European Council on Foreign Relations

The clock is ticking on Cyprus

 

An island on the edge of Europe with an outsize banking sector, lots of offshore investors flocking in, and an external economic shock leading to a financial crash of dramatic proportions: it’s not like we have never been there. But this time around it’s Cyprus, not Ireland or Iceland. This is yet more proof that no country is an island spared amidst the pan-European storm which is unlikely to go away. The restructuring of Greek debt and the ‘haircut” imposed on institutional investors has taken toll on the banks in next-door Cyprus (the Bank of Cyprus alone took losses worth €1.3 billion a year ago). The situation is pretty dire: the two largest banks – the Bank of Cyprus and Laiki (Popular) Bank are practically bankrupt. And Cyprus, with bank assets eight times its GDP and deposits four times, outdoes both Ireland in 2010 and Iceland in 2008. But nonetheless the déjà vu continues: talking heads in Europe and beyond compute the likelihood of pan-European havoc wrought by a run on Cypriot banks: talk that by now is painfully familiar to everyone in the EU. For decades a Cyprus split into Greek and Turkish parts was a symbol of division. If anything it now stands for connectedness and interdependence, albeit of the negative kind.
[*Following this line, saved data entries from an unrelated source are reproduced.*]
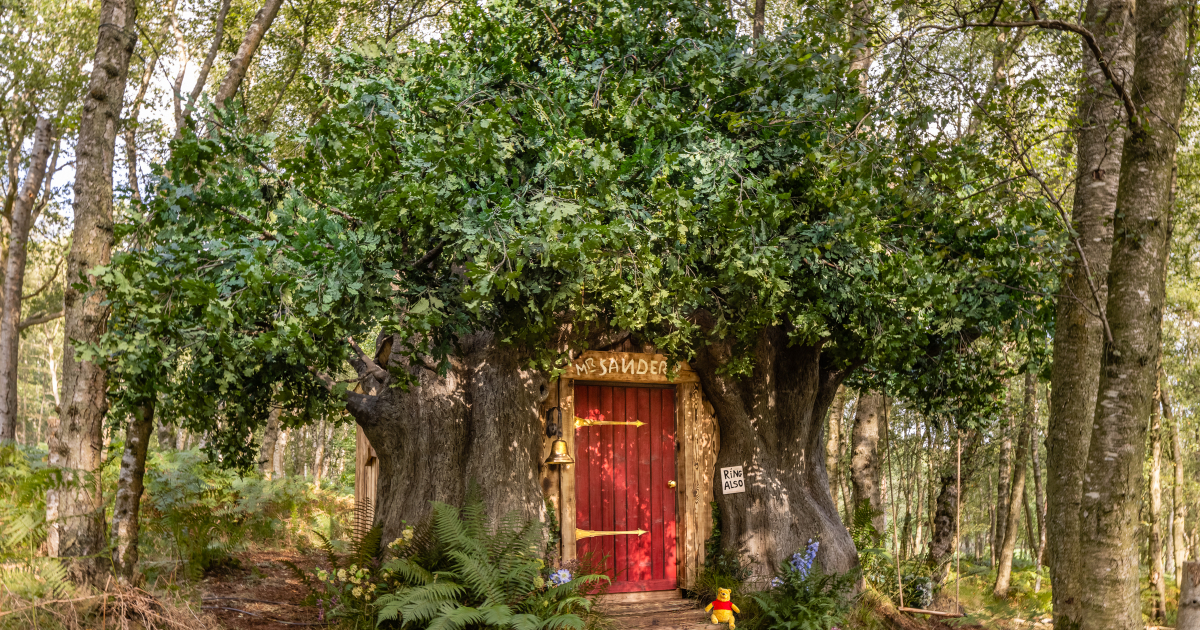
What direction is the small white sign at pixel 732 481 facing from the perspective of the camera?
toward the camera

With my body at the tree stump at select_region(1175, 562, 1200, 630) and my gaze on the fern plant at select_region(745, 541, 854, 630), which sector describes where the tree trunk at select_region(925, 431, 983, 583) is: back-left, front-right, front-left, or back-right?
front-right

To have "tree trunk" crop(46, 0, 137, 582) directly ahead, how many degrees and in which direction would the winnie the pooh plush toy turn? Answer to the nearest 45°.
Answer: approximately 45° to its right

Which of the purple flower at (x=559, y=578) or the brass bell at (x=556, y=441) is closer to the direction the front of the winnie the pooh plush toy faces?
the purple flower

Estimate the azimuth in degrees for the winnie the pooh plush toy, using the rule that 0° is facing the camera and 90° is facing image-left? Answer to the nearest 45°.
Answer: approximately 0°

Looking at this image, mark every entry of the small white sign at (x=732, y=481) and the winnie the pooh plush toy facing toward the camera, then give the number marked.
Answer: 2

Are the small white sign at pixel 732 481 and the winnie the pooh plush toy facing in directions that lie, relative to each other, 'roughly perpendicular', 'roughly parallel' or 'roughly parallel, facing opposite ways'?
roughly parallel

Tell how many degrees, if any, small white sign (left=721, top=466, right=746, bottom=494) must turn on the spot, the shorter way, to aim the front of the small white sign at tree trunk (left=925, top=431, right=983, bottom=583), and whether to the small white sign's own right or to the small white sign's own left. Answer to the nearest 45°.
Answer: approximately 135° to the small white sign's own left
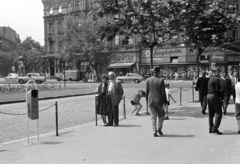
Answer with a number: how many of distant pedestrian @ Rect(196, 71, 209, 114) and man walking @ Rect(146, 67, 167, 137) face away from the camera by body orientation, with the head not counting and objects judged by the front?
2

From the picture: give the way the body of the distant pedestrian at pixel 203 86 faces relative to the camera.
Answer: away from the camera

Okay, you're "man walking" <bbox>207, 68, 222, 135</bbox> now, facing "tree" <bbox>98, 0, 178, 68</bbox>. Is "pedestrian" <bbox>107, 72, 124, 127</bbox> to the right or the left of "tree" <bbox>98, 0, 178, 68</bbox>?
left

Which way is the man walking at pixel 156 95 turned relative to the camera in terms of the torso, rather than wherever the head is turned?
away from the camera

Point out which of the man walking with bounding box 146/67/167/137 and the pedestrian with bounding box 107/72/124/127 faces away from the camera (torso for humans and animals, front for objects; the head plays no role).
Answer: the man walking

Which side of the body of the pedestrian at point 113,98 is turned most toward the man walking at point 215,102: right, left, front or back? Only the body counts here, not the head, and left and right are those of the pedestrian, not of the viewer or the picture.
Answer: left

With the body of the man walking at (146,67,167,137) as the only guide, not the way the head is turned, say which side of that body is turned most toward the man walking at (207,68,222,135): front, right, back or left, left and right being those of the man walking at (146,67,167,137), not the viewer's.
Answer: right

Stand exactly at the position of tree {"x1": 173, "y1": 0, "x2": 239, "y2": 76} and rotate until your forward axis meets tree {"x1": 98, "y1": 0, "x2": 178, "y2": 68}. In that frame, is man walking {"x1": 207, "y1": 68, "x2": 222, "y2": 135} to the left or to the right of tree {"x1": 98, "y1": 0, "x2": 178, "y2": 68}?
left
Interdependence is all fine and dandy in fair weather but when times get tough who it is to pay the bill? Obviously, the European Stability Mechanism (ESM) was set up to that end. But it is ultimately an intergovernmental tool, dependent on the will of member states. Which in turn means that leaders such as Angela Merkel have to convince their sceptical voters why their taxes should be spent to revive reckless banks and Russian depositors (believed to hold up to €20 billion in deposits) in a land far away which is, on top of everything, a known offshore haven. Why not opt for an Iceland scenario and leave banks go bust, while guaranteeing deposits? In all fairness, the (in)famous troika composed of the European Central Bank (ECB), the IMF and the European Commission has taken a more nuanced position – the €10 billion bailout package from the ESM has to be matched by €5.8 billion raised by Cyprus itself, perhaps by a “bail-in” of banks themselves. Only that two days ago mass protests forced the parliament in Nicosia to strike down the plan, which foresaw a one-off levy charge of up to 9.9% on depositors.
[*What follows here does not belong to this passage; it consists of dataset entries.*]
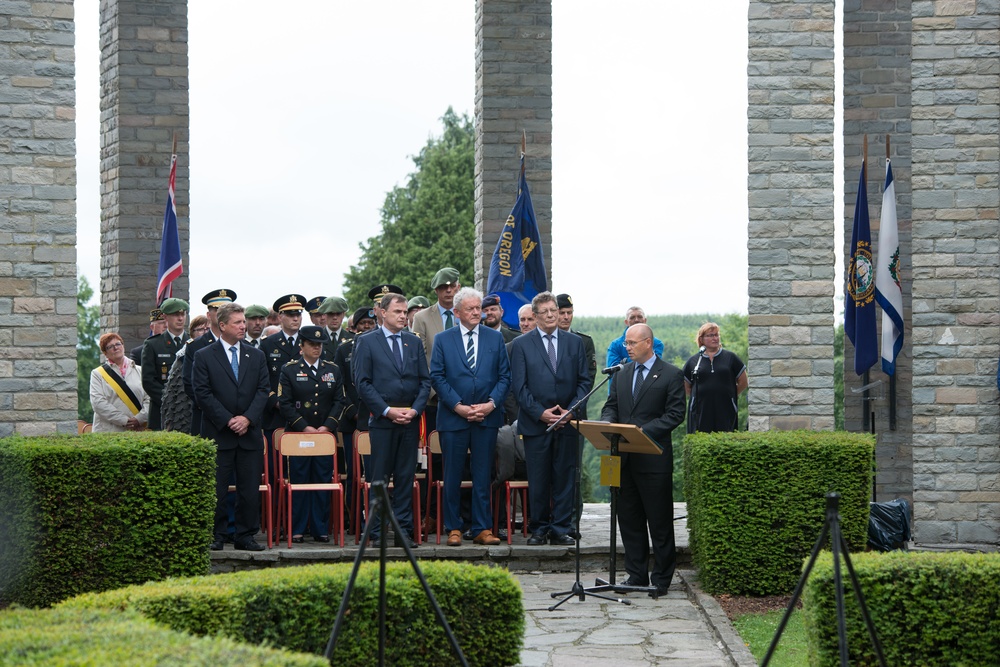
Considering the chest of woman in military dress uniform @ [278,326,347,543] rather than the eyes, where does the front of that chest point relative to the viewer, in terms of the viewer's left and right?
facing the viewer

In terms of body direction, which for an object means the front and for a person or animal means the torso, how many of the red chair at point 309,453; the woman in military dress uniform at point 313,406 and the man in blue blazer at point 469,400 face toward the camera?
3

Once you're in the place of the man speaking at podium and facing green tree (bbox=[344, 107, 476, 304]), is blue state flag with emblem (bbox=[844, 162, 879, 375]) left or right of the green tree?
right

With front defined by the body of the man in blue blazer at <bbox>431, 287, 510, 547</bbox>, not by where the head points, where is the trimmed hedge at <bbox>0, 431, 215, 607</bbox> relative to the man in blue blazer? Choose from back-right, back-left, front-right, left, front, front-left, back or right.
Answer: front-right

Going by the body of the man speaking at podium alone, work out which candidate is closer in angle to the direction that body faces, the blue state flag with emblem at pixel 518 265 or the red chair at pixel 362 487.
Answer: the red chair

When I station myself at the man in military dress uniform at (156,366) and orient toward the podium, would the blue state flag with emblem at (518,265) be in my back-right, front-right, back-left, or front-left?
front-left

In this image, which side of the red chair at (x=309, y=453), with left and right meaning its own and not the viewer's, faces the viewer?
front

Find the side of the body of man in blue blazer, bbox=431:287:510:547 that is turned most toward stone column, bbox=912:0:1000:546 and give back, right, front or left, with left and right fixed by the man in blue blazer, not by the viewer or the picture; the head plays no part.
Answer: left

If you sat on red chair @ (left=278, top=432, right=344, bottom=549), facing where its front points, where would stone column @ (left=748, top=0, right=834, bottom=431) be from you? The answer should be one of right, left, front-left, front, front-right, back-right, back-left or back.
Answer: left

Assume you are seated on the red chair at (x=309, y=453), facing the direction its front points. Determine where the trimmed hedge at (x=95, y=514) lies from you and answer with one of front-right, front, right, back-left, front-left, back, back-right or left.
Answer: front-right

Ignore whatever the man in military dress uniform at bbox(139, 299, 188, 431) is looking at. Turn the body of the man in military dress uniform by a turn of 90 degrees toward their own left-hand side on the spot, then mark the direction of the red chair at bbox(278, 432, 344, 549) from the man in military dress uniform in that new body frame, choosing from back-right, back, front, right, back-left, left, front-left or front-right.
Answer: right

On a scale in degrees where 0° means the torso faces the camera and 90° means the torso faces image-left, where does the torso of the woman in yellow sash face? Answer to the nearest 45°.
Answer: approximately 315°

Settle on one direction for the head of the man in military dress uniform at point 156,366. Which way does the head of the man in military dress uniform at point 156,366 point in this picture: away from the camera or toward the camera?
toward the camera

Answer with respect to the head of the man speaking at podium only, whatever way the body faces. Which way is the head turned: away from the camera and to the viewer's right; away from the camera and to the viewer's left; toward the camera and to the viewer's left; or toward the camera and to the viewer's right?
toward the camera and to the viewer's left
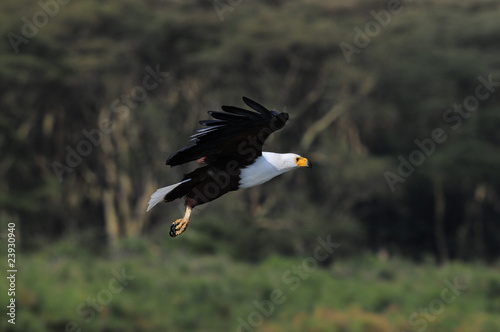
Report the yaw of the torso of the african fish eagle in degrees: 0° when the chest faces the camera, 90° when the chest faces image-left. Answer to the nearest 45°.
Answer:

The clock is now ticking until Plan B is adopted. Banks are closed, due to reopen on Tuesday. The closures mean transactions have been frozen, the first time that the euro crisis has hit the EU’s Single Market and the free movement of capital. At the local level, even when the banks reopen (hopefully!) they might have not enough cash to meet the claims by businesses and households. The other casualty might well turn out to be the banking union, including a mutualised deposit guarantee scheme, launched back in 2012 as one of the planks of a future EU architecture.
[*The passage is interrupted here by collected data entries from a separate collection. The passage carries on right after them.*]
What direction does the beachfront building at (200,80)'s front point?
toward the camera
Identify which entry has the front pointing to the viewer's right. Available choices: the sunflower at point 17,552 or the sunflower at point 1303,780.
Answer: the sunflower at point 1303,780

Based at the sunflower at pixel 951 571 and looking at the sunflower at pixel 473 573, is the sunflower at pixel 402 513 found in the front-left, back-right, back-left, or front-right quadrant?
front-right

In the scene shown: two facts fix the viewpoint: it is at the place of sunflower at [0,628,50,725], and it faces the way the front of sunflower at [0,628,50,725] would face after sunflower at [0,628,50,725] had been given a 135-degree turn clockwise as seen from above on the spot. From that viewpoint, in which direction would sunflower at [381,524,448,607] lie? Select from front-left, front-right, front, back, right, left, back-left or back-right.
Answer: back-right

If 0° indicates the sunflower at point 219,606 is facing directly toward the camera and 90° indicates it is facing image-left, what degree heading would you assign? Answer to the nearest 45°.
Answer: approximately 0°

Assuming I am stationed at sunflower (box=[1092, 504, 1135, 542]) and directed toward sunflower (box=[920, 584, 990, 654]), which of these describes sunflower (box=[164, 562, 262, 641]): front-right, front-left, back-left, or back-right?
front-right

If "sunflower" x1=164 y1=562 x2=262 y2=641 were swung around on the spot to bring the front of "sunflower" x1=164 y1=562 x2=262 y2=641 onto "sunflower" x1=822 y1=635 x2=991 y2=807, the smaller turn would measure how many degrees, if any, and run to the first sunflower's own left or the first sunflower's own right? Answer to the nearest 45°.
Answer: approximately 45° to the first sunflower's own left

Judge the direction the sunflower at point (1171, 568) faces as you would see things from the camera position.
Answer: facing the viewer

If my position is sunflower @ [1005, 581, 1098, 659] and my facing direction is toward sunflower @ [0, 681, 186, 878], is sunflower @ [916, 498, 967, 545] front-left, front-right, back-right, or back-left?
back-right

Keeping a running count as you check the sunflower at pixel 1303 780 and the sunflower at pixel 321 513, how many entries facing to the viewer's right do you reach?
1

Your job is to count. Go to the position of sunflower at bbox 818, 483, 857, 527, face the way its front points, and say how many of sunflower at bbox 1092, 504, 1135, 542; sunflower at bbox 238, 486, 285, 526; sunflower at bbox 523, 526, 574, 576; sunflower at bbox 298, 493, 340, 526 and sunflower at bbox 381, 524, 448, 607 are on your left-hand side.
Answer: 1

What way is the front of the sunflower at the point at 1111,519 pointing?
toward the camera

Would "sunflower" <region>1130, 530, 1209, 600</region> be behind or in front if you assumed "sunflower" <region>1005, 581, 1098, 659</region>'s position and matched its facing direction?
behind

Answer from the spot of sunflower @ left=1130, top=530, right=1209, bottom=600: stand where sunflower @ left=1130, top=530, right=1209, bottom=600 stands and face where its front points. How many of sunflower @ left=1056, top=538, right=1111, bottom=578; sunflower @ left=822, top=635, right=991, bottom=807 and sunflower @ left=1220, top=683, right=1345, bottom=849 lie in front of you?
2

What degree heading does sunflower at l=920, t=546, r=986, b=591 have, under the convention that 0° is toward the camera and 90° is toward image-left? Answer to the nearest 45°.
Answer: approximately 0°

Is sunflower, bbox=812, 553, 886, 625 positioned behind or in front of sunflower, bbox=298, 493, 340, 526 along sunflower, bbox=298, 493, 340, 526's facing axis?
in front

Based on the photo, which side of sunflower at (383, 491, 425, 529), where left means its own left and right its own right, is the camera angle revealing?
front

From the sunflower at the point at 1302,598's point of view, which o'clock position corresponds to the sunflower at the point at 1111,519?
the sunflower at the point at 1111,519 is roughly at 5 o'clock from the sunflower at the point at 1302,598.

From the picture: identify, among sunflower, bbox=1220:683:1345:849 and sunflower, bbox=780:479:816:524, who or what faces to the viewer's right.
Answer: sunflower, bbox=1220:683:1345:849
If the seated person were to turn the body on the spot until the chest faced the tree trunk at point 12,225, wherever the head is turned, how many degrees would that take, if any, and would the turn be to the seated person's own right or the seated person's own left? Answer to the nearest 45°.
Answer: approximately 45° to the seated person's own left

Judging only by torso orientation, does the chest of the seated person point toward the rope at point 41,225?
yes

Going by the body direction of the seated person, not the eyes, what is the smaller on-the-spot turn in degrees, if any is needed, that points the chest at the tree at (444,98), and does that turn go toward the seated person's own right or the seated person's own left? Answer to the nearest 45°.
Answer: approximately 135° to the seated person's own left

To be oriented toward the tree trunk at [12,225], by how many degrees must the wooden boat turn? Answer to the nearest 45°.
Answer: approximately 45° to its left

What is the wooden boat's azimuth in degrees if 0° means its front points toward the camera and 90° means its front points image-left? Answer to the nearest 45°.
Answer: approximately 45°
Clearly, Russia (which loaned Cyprus EUR €2.5 billion in 2011) is not coming to the rescue, but neither is ‘big brother’ Greece. Despite the fact that Cypriot President Nicos Anastasiades, elected recently on the promise to clear the mess, has called several times on fellow centre-rightist Andonis Samaras to give a helping hend. Prodded by its own central bank Greek banks are said to be acquiring the subsidiaries of Cypriot institutions, to prevent reverse contagion. PM Medvedev says Russia needs the EU to step in first before it commits, and the message from Athens is hardly any different. So the troika and its conditionality could be the only option left. And German Finance Minister Wolfgang Schaeuble comments that Cyprus wouldn’t be able to raise its share of the rescue package without a levy.

The story is still in the making and we won’t known until the 12th hour strikes. But there is one other precedent from Ireland that we ought to bear in mind: the need to repeat a vote until Europe is satisfied that the "right" decision has been arrived at.